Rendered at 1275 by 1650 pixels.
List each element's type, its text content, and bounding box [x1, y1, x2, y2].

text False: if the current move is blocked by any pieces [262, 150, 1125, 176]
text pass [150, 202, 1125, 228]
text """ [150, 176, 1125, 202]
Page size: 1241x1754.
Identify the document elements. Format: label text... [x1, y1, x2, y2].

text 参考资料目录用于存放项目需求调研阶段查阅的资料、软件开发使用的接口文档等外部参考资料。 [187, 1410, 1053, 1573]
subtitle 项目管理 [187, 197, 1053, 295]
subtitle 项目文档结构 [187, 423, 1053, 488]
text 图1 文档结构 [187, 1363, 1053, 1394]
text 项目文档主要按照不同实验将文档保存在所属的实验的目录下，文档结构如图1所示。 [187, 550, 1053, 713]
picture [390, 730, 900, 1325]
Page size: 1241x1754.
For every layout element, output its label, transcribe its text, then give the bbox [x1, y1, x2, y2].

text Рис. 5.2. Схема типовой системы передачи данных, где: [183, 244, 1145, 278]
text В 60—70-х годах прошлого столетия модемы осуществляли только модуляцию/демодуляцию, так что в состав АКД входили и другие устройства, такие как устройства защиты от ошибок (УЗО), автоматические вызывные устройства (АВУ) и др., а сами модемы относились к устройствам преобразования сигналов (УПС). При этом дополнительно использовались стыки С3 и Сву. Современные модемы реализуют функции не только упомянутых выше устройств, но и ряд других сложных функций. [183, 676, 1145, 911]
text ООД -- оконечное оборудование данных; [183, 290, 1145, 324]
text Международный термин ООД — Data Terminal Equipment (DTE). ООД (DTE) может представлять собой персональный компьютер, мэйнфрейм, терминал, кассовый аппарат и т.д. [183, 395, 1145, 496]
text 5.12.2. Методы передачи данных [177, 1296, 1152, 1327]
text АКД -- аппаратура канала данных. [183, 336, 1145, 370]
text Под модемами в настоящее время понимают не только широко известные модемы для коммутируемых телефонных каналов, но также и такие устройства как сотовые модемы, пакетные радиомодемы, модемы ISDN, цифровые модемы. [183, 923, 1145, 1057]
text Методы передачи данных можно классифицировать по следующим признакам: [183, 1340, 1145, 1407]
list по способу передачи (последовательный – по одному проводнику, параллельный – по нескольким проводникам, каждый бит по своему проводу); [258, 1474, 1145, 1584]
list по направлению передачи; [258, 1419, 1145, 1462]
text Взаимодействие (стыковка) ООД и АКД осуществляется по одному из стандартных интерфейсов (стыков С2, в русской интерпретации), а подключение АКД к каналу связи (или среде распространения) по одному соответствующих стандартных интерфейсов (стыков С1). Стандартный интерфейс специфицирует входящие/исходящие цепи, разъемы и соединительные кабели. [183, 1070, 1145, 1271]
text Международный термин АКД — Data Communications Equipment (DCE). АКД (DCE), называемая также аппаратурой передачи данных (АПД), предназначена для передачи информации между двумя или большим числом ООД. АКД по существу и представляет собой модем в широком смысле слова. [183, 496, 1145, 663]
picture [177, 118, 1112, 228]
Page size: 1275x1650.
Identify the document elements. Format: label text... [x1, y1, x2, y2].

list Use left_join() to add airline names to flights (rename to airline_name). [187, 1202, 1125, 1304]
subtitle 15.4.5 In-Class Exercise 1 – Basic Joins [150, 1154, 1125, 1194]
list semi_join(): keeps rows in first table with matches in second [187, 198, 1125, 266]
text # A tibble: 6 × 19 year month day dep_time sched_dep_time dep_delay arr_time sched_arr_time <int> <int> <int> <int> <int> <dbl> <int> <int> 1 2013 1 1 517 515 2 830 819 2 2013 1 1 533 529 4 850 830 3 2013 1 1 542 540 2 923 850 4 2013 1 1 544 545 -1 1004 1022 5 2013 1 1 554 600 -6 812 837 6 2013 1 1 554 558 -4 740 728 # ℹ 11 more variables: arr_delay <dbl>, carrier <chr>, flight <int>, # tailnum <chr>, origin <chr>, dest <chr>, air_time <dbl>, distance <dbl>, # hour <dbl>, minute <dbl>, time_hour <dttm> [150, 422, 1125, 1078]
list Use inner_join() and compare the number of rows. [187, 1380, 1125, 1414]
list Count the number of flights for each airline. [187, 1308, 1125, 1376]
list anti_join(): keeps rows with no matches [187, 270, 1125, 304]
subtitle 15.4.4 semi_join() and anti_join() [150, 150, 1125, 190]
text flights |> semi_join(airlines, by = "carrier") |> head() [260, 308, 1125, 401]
══════
EXERCISE REQUIREMENTS: Return the listing in full, matching each word exactly.

EXERCISE OUTPUT:
Rendered at 1275 by 1650 pixels.
List each element's type, its text content, and bounding box [x1, y1, x2, y2].

text False: if the current move is blocked by any pieces [262, 150, 1125, 176]
text pass [150, 202, 1125, 228]
text """ [150, 176, 1125, 202]
Page size: 1241x1754.
Identify the document elements. Format: label text... [x1, y1, x2, y2].

text 参考资料目录用于存放项目需求调研阶段查阅的资料、软件开发使用的接口文档等外部参考资料。 [187, 1410, 1053, 1573]
subtitle 项目管理 [187, 197, 1053, 295]
subtitle 项目文档结构 [187, 423, 1053, 488]
text 图1 文档结构 [187, 1363, 1053, 1394]
text 项目文档主要按照不同实验将文档保存在所属的实验的目录下，文档结构如图1所示。 [187, 550, 1053, 713]
picture [390, 730, 900, 1325]
Page size: 1241x1754.
For every layout element, output its label, transcribe its text, then give the bbox [x1, y1, x2, y2].

text Рис. 5.2. Схема типовой системы передачи данных, где: [183, 244, 1145, 278]
text В 60—70-х годах прошлого столетия модемы осуществляли только модуляцию/демодуляцию, так что в состав АКД входили и другие устройства, такие как устройства защиты от ошибок (УЗО), автоматические вызывные устройства (АВУ) и др., а сами модемы относились к устройствам преобразования сигналов (УПС). При этом дополнительно использовались стыки С3 и Сву. Современные модемы реализуют функции не только упомянутых выше устройств, но и ряд других сложных функций. [183, 676, 1145, 911]
text ООД -- оконечное оборудование данных; [183, 290, 1145, 324]
text Международный термин ООД — Data Terminal Equipment (DTE). ООД (DTE) может представлять собой персональный компьютер, мэйнфрейм, терминал, кассовый аппарат и т.д. [183, 395, 1145, 496]
text 5.12.2. Методы передачи данных [177, 1296, 1152, 1327]
text АКД -- аппаратура канала данных. [183, 336, 1145, 370]
text Под модемами в настоящее время понимают не только широко известные модемы для коммутируемых телефонных каналов, но также и такие устройства как сотовые модемы, пакетные радиомодемы, модемы ISDN, цифровые модемы. [183, 923, 1145, 1057]
text Методы передачи данных можно классифицировать по следующим признакам: [183, 1340, 1145, 1407]
list по способу передачи (последовательный – по одному проводнику, параллельный – по нескольким проводникам, каждый бит по своему проводу); [258, 1474, 1145, 1584]
list по направлению передачи; [258, 1419, 1145, 1462]
text Взаимодействие (стыковка) ООД и АКД осуществляется по одному из стандартных интерфейсов (стыков С2, в русской интерпретации), а подключение АКД к каналу связи (или среде распространения) по одному соответствующих стандартных интерфейсов (стыков С1). Стандартный интерфейс специфицирует входящие/исходящие цепи, разъемы и соединительные кабели. [183, 1070, 1145, 1271]
text Международный термин АКД — Data Communications Equipment (DCE). АКД (DCE), называемая также аппаратурой передачи данных (АПД), предназначена для передачи информации между двумя или большим числом ООД. АКД по существу и представляет собой модем в широком смысле слова. [183, 496, 1145, 663]
picture [177, 118, 1112, 228]
Page size: 1275x1650.
Identify the document elements. Format: label text... [x1, y1, x2, y2].

list Use left_join() to add airline names to flights (rename to airline_name). [187, 1202, 1125, 1304]
subtitle 15.4.5 In-Class Exercise 1 – Basic Joins [150, 1154, 1125, 1194]
list semi_join(): keeps rows in first table with matches in second [187, 198, 1125, 266]
text # A tibble: 6 × 19 year month day dep_time sched_dep_time dep_delay arr_time sched_arr_time <int> <int> <int> <int> <int> <dbl> <int> <int> 1 2013 1 1 517 515 2 830 819 2 2013 1 1 533 529 4 850 830 3 2013 1 1 542 540 2 923 850 4 2013 1 1 544 545 -1 1004 1022 5 2013 1 1 554 600 -6 812 837 6 2013 1 1 554 558 -4 740 728 # ℹ 11 more variables: arr_delay <dbl>, carrier <chr>, flight <int>, # tailnum <chr>, origin <chr>, dest <chr>, air_time <dbl>, distance <dbl>, # hour <dbl>, minute <dbl>, time_hour <dttm> [150, 422, 1125, 1078]
list Use inner_join() and compare the number of rows. [187, 1380, 1125, 1414]
list Count the number of flights for each airline. [187, 1308, 1125, 1376]
list anti_join(): keeps rows with no matches [187, 270, 1125, 304]
subtitle 15.4.4 semi_join() and anti_join() [150, 150, 1125, 190]
text flights |> semi_join(airlines, by = "carrier") |> head() [260, 308, 1125, 401]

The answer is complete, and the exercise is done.